(Excerpts from a dataset)
|---|

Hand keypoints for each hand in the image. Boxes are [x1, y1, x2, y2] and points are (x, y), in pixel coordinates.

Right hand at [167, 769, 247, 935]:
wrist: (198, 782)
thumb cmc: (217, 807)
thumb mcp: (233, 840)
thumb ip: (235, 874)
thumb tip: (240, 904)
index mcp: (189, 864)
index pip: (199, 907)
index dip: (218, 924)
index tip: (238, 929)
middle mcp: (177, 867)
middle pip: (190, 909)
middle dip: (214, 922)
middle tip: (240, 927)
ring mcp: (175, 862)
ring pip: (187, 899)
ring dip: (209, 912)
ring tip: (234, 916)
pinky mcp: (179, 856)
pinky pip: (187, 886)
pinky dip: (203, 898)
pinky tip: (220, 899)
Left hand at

|---|

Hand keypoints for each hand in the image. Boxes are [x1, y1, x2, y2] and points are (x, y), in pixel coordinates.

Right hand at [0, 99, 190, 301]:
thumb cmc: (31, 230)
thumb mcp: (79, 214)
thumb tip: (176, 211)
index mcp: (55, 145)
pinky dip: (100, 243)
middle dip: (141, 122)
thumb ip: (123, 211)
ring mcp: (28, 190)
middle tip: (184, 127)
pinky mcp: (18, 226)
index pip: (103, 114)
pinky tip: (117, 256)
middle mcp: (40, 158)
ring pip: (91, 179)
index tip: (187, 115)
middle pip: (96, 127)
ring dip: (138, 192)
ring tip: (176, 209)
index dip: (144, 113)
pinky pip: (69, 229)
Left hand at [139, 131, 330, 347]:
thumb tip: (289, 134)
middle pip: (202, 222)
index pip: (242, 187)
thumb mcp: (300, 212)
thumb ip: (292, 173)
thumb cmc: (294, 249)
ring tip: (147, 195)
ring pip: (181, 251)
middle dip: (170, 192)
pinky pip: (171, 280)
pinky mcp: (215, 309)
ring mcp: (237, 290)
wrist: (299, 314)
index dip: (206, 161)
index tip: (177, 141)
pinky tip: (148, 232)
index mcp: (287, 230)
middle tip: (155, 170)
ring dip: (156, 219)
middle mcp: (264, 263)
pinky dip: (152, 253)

|---|

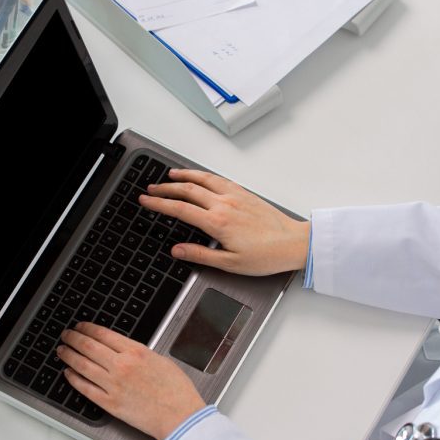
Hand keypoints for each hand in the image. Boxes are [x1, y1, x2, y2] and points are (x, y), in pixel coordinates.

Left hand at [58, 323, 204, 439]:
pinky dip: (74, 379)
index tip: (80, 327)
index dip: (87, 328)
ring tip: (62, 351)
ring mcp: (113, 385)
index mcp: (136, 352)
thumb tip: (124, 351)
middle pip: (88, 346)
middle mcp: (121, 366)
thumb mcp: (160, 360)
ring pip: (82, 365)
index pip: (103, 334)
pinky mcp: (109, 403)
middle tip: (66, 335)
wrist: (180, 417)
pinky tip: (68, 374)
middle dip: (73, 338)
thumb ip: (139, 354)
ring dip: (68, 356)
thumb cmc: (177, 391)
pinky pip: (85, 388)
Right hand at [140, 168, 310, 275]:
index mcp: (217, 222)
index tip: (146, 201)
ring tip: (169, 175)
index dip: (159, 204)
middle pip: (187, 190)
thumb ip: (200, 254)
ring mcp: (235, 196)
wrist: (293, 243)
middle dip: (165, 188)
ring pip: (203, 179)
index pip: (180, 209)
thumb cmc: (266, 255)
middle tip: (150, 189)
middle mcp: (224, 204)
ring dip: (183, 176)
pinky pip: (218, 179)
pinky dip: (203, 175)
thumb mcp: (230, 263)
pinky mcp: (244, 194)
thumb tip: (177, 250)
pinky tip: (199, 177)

|---|

* [Exercise objective] Look through the entries above. Extract each line with the word "hand".

* [Expected answer]
Hand keypoints for each hand in the image. Boxes are [x1, y1, x2, y2] and points are (x, y), in pixel coordinates.
Right hand at [167, 769, 247, 935]:
Left hand at
Hand keypoints for each hand in the image. Boxes are [x1, y1, x2, y2] and points are (x, y), in pixel coordinates.
Right hand at [0, 99, 190, 301]:
Left hand at [139, 131, 330, 347]:
Hand keypoints for each hand in the image. Boxes are [x1, y1, x2, y2] and points are (x, y), in pixel coordinates.
Left hand at [58, 323, 204, 439]:
Right hand at [140, 168, 310, 275]:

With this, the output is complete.